> **What is needed**: An exact transcription of every entry is required. Images are not part of it.

[Records shown — start]

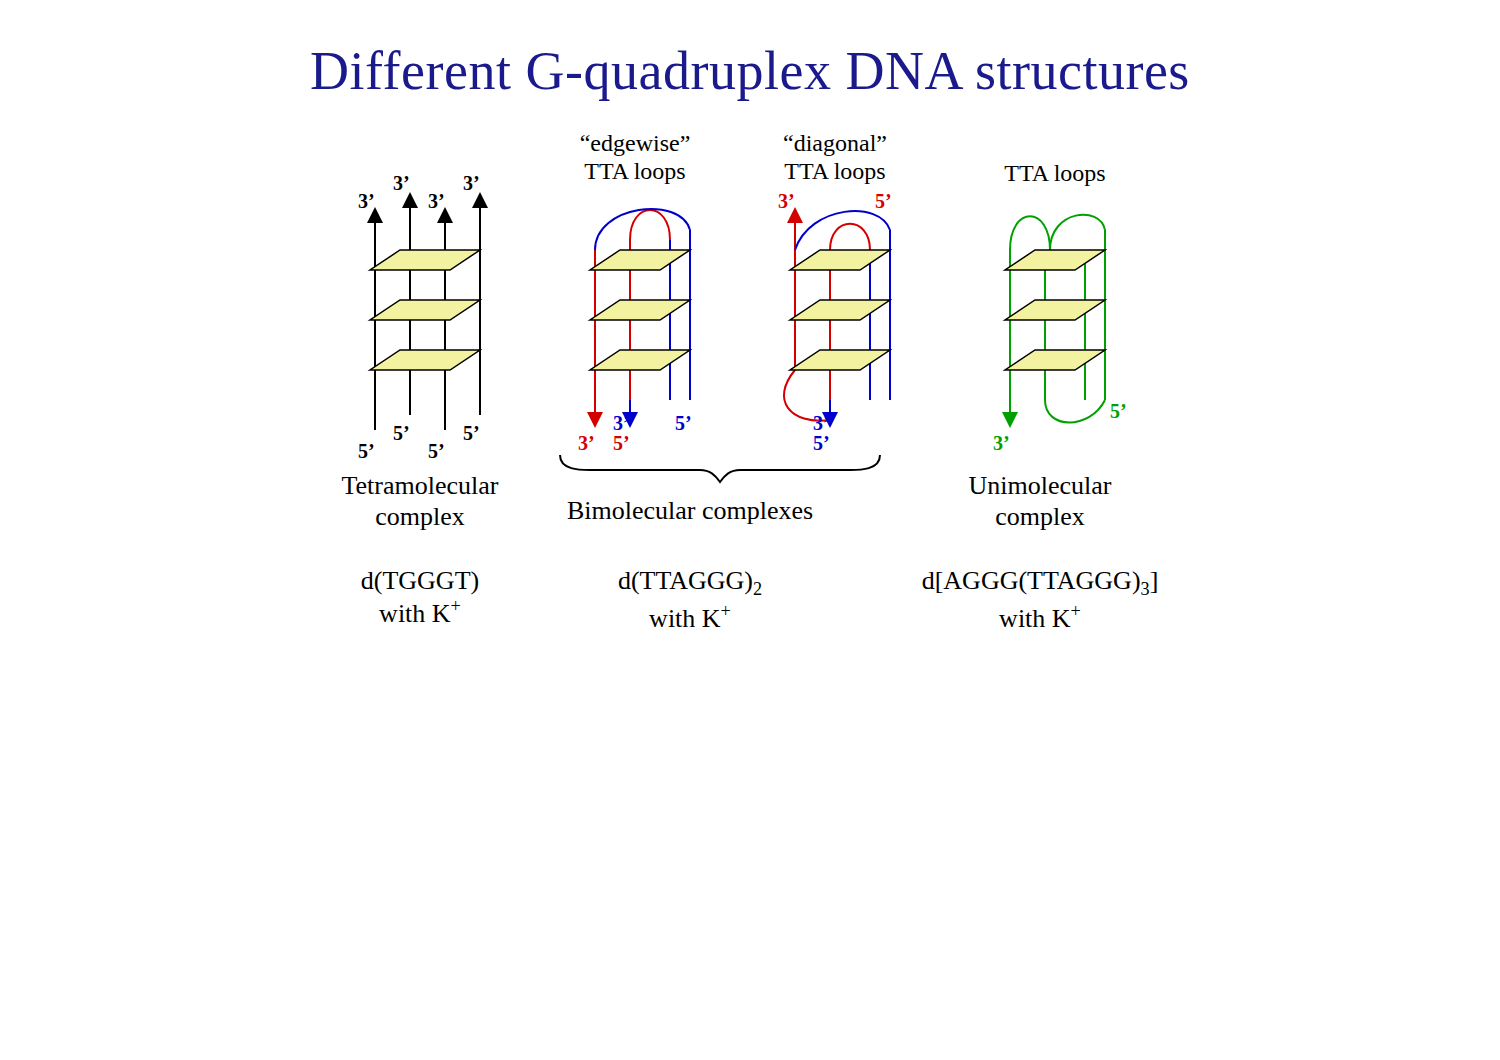Different G-quadruplex DNA structures
“edgewise”
TTA loops
“diagonal”
TTA loops
TTA loops
3’
3’
3’
3’
5’
5’
5’
5’
3’
3’
5’
5’
3’
5’
3’
5’
3’
5’
Tetramolecular
complex
Bimolecular complexes
Unimolecular
complex
d(TGGGT)
with K+
d(TTAGGG)2
with K+
d[AGGG(TTAGGG)3]
with K+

[Records shown — finish]

> **Your solution**:
Different G-quadruplex DNA structures
“edgewise”
TTA loops
“diagonal”
TTA loops
TTA loops
3’
3’
3’
3’
5’
5’
5’
5’
3’
3’
5’
5’
3’
5’
3’
5’
3’
5’
Tetramolecular
complex
Bimolecular complexes
Unimolecular
complex
d(TGGGT)
with K+
d(TTAGGG)2
with K+
d[AGGG(TTAGGG)3]
with K+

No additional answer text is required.